Constructed to the most stringent scientific standards — including controls for vibration, temperature, humidity, electromagnetic radiation and more — the Lazaridis Centre enables quantum information and nanotechnology research at the highest international level.

Exterior of the Mike & Ophelia Lazaridis Quantum-Nano Centre
It was also built to the highest architectural standards of design, with every decision about structural and aesthetic design driven by a purpose. The Quantum NanoFab facility, for example, was built upon a foundation separate from the rest of the building to minimize vibrations to no greater than one micron of movement. The Institute for Quantum Computing (IQC) half of the building with its vertical windows of varying reflectivity and transparency signifies quantum superposition, while the Waterloo Institute for Nanotechnology (WIN) half with its honeycomb steel lattice represents the structure of graphene, a building block of nanotechnology. Together, the two unique yet complementary halves create a striking presence on the University of Waterloo campus.

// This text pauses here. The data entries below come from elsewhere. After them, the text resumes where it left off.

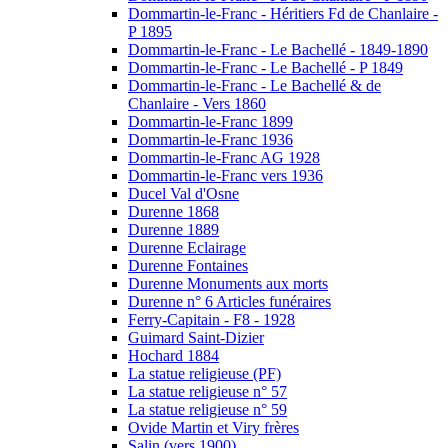
Dommartin-le-Franc - Héritiers Fd de Chanlaire -
P 1895
Dommartin-le-Franc - Le Bachellé - 1849-1890
Dommartin-le-Franc - Le Bachellé - P 1849
Dommartin-le-Franc - Le Bachellé & de
Chanlaire - Vers 1860
Dommartin-le-Franc 1899
Dommartin-le-Franc 1936
Dommartin-le-Franc AG 1928
Dommartin-le-Franc vers 1936
Ducel Val d'Osne
Durenne 1868
Durenne 1889
Durenne Eclairage
Durenne Fontaines
Durenne Monuments aux morts
Durenne n° 6 Articles funéraires
Ferry-Capitain - F8 - 1928
Guimard Saint-Dizier
Hochard 1884
La statue religieuse (PF)
La statue religieuse n° 57
La statue religieuse n° 59
Ovide Martin et Viry frères
Salin (vers 1900)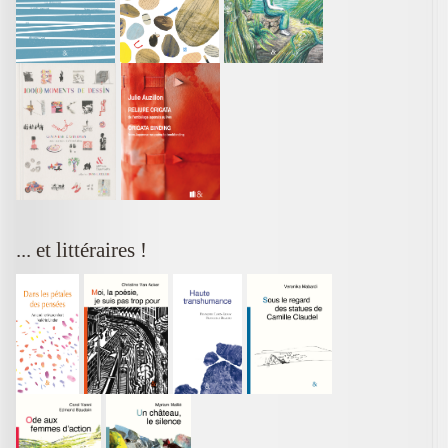
... et littéraires !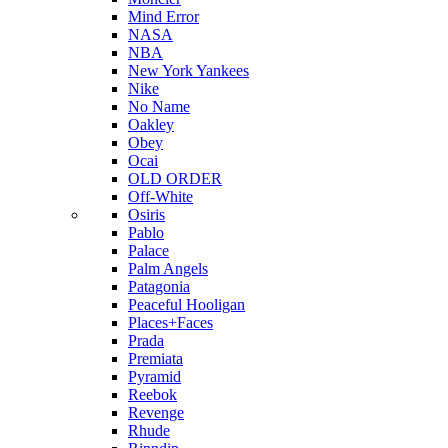
Mind Error
NASA
NBA
New York Yankees
Nike
No Name
Oakley
Obey
Ocai
OLD ORDER
Off-White
Osiris
Pablo
Palace
Palm Angels
Patagonia
Peaceful Hooligan
Places+Faces
Prada
Premiata
Pyramid
Reebok
Revenge
Rhude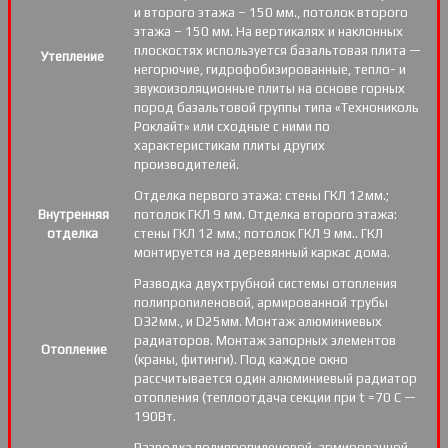
и второго этажа – 150 мм., потолок второго
этажа – 150 мм. На вертикалях и наклонных
плоскостях используется базальтовая плита —
Утепление
негорючие, гидрофобизированные, тепло- и
звукоизоляционные плиты на основе горных
пород базальтовой группы типа «Технониколь
Роклайт» или сходные с ними по
характеристикам плиты других
производителей.
Отделка первого этажа: стены ГКЛ 12мм.;
Внутренняя
потолок ГКЛ 9 мм. Отделка второго этажа:
отделка
стены ГКЛ 12 мм.; потолок ГКЛ 9 мм.. ГКЛ
монтируется на деревянный каркас дома.
Разводка двухтрубной системы отопления
полипропиленовой, армированной трубы
D32мм., и D25мм. Монтаж алюминиевых
радиаторов. Монтаж запорных элементов
Отопление
(краны, фитинги). Под каждое окно
рассчитывается один алюминиевый радиатор
отопления (теплоотдача секции при t =70 С —
190Вт.
Разводка полипропиленовой, армированной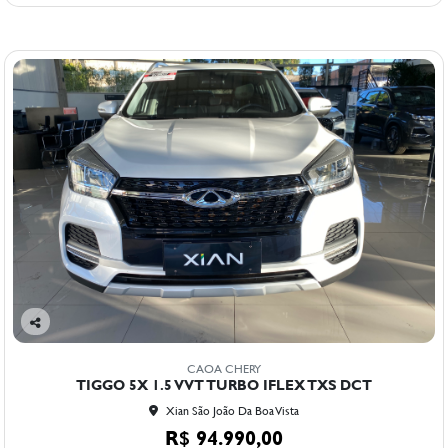
Co
mp
CAOA CHERY
arti
TIGGO 5X 1.5 VVT TURBO IFLEX TXS DCT
lhe
Xian São João Da Boa Vista
R$ 94.990,00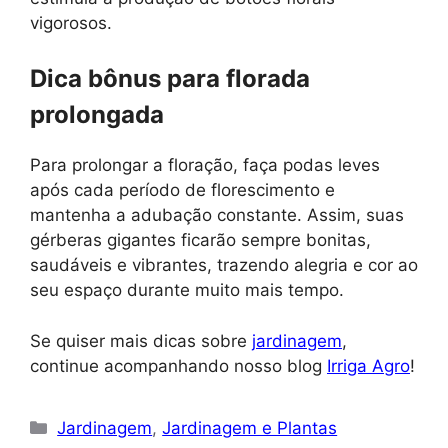
vigorosos.
Dica bônus para florada
prolongada
Para prolongar a floração, faça podas leves
após cada período de florescimento e
mantenha a adubação constante. Assim, suas
gérberas gigantes ficarão sempre bonitas,
saudáveis e vibrantes, trazendo alegria e cor ao
seu espaço durante muito mais tempo.
Se quiser mais dicas sobre
jardinagem
,
continue acompanhando nosso blog
Irriga Agro
!
Categorias
Jardinagem
,
Jardinagem e Plantas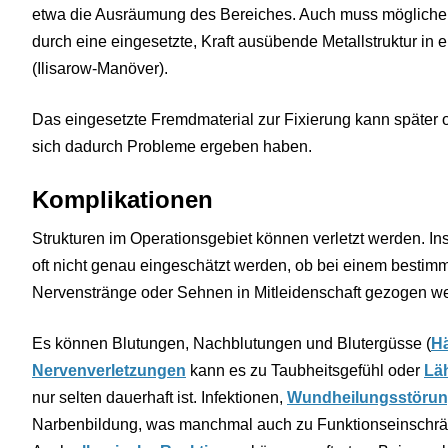
etwa die Ausräumung des Bereiches. Auch muss mögliche
durch eine eingesetzte, Kraft ausübende Metallstruktur in
(Ilisarow-Manöver).
Das eingesetzte Fremdmaterial zur Fixierung kann später 
sich dadurch Probleme ergeben haben.
Komplikationen
Strukturen im Operationsgebiet können verletzt werden. I
oft nicht genau eingeschätzt werden, ob bei einem bestim
Nervenstränge oder Sehnen in Mitleidenschaft gezogen w
Es können Blutungen, Nachblutungen und Blutergüsse (
H
Nervenverletzungen
kann es zu Taubheitsgefühl oder
Lä
nur selten dauerhaft ist. Infektionen,
Wundheilungsstöru
Narbenbildung, was manchmal auch zu Funktionseinschrän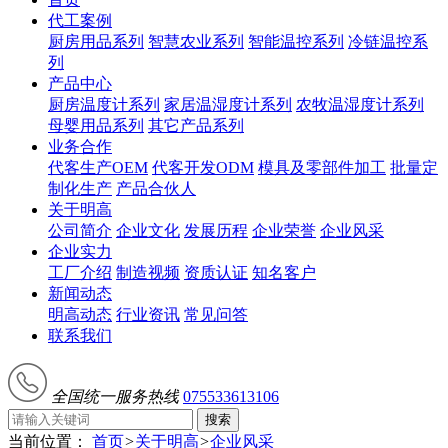
代工案例
厨房用品系列
智慧农业系列
智能温控系列
冷链温控系
列
产品中心
厨房温度计系列
家居温湿度计系列
农牧温湿度计系列
母婴用品系列
其它产品系列
业务合作
代客生产OEM
代客开发ODM
模具及零部件加工
批量定
制化生产
产品合伙人
关于明高
公司简介
企业文化
发展历程
企业荣誉
企业风采
企业实力
工厂介绍
制造视频
资质认证
知名客户
新闻动态
明高动态
行业资讯
常见问答
联系我们
全国统一服务热线
075533613106
搜索
当前位置：
首页
>
关于明高
>
企业风采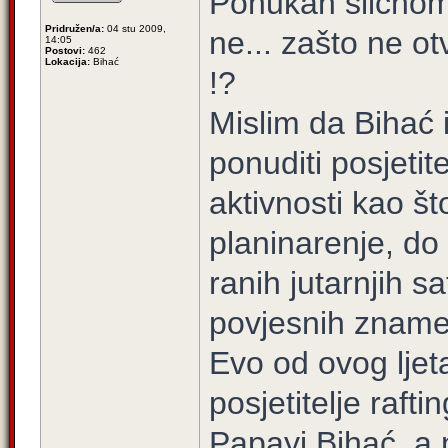
Ponukan sličnom
Pridružen/a:
04 stu 2009,
ne... zašto ne ot
14:05
Postovi:
462
Lokacija:
Bihać
!?
Mislim da Bihać i
ponuditi posjetit
aktivnosti kao št
planinarenje, do 
ranih jutarnjih sa
povjesnih znamen
Evo od ovog ljet
posjetitelje rafti
Papayi Bihać, a n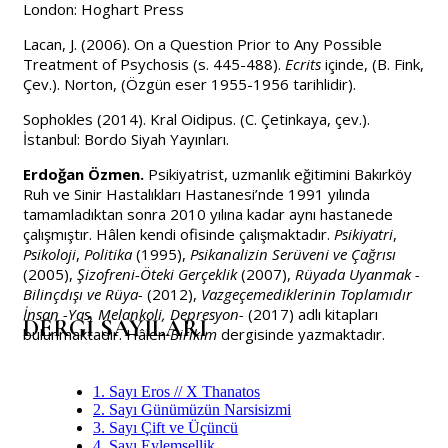
London: Hoghart Press
Lacan, J. (2006). On a Question Prior to Any Possible
Treatment of Psychosis (s. 445-488).
Ecrits
içinde, (B. Fink,
Çev.). Norton, (Özgün eser 1955-1956 tarihlidir).
Sophokles (2014). Kral Oidipus. (C. Çetinkaya, çev.).
İstanbul: Bordo Siyah Yayınları.
Erdoğan Özmen.
Psikiyatrist, uzmanlık eğitimini Bakırköy
Ruh ve Sinir Hastalıkları Hastanesi’nde 1991 yılında
tamamladıktan sonra 2010 yılına kadar aynı hastanede
çalışmıştır. Hâlen kendi ofisinde çalışmaktadır.
Psikiyatri
,
Psikoloji
,
Politika
(1995),
Psikanalizin Serüveni ve Çağrısı
(2005),
Şizofreni-Öteki Gerçeklik
(2007),
Rüyada Uyanmak -
Bilinçdışı ve Rüya-
(2012),
Vazgeçemediklerinin Toplamıdır
İnsan -Yas, Melankoli, Depresyon-
(2017) adlı kitapları
DERGİ SAYILARI
bulunmaktadır. Hâlen
Birikim
dergisinde yazmaktadır.
1. Sayı Eros // X Thanatos
2. Sayı Günümüzün Narsisizmi
3. Sayı Çift ve Üçüncü
4. Sayı Eylemsellik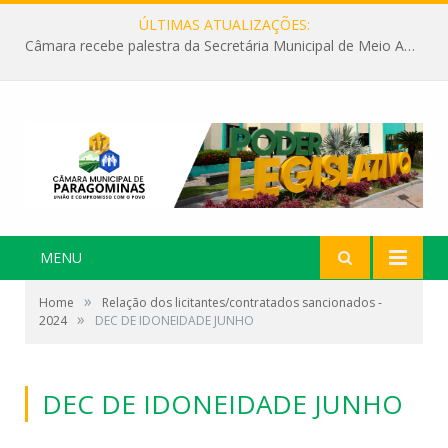
ÚLTIMAS ATUALIZAÇÕES:
Câmara recebe palestra da Secretária Municipal de Meio Ambiente sobre as ações da “SEMANA DO MEIO AMBIENTE”
MENU
»
Home
Relação dos licitantes/contratados sancionados -
»
2024
DEC DE IDONEIDADE JUNHO
DEC DE IDONEIDADE JUNHO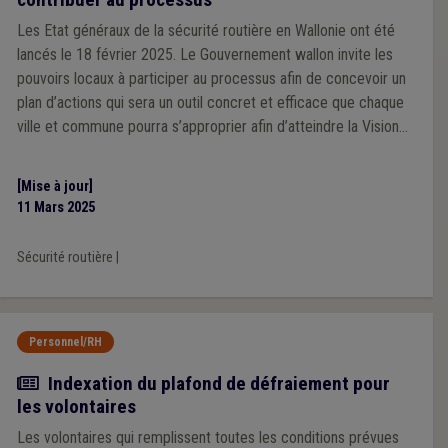
Les Etat généraux de la sécurité routière en Wallonie ont été
lancés le 18 février 2025. Le Gouvernement wallon invite les
pouvoirs locaux à participer au processus afin de concevoir un
plan d’actions qui sera un outil concret et efficace que chaque
ville et commune pourra s’approprier afin d’atteindre la Vision
Zéro en 2050.
[Mise à jour]
11 Mars 2025
Sécurité routière
|
Personnel/RH
Actualité
Indexation du plafond de défraiement pour
les volontaires
Les volontaires qui remplissent toutes les conditions prévues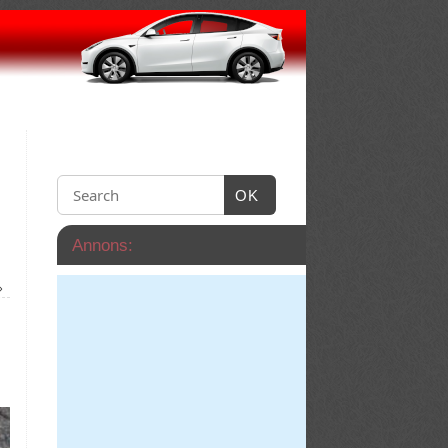
OK
Annons:
»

Thousands came to see the Lazaridis Centre for its grand opening September 21, 2012, and for the Doors Open event held shortly after, including some high-profile guests.

“[Waterloo] is special for many reasons, including its collaborative culture, its research excellence, its philanthropic visionaries, and its leadership in post-secondary education. The Mike & Ophelia Lazaridis Quantum-Nano Centre showcases each of these qualities in the context of this building’s architectural genius," said theoretical physicist Stephen Hawking at the grand opening.

The $160 million building was created with the support of Mike and Ophelia Lazaridis, the Government of Ontario, and the Government of Canada.